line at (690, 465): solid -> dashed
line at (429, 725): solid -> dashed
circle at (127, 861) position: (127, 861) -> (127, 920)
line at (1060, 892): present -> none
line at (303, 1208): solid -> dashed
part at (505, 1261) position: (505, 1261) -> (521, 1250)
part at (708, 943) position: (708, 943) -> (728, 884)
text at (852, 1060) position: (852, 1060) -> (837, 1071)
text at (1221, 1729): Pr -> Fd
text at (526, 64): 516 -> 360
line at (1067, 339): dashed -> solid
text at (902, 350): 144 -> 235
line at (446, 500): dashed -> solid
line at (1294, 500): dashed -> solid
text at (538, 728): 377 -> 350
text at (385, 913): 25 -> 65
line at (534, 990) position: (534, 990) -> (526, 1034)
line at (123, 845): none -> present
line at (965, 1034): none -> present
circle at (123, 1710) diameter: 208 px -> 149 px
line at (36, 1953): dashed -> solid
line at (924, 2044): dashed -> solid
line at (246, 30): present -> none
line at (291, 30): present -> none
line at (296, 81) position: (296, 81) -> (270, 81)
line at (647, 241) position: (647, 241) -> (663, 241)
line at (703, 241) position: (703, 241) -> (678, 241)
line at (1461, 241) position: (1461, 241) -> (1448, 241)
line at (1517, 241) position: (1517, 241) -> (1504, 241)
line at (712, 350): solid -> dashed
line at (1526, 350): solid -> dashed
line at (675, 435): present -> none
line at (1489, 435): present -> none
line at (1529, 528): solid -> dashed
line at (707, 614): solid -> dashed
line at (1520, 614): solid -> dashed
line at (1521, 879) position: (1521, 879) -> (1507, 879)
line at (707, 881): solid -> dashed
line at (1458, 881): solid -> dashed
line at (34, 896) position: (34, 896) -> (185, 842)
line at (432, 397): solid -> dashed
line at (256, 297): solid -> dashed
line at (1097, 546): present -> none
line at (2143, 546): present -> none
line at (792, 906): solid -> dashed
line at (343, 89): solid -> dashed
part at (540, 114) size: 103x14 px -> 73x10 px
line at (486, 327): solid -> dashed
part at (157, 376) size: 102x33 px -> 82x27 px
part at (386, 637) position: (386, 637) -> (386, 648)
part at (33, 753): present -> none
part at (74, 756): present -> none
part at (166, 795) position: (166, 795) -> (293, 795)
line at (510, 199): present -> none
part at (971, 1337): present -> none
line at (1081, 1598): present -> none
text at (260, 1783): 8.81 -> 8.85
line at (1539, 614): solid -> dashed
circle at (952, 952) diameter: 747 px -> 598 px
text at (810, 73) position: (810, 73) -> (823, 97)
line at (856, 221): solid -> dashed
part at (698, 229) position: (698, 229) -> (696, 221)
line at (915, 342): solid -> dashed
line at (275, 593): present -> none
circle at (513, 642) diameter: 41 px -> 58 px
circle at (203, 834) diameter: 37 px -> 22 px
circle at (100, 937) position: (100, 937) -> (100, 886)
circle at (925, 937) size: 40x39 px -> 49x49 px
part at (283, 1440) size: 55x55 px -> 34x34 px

☆ ☆ ☆

List every item that contains the string "diameter", copying each such line in full; case counts when matching.

circle at (123, 1710) diameter: 208 px -> 149 px
circle at (952, 952) diameter: 747 px -> 598 px
circle at (513, 642) diameter: 41 px -> 58 px
circle at (203, 834) diameter: 37 px -> 22 px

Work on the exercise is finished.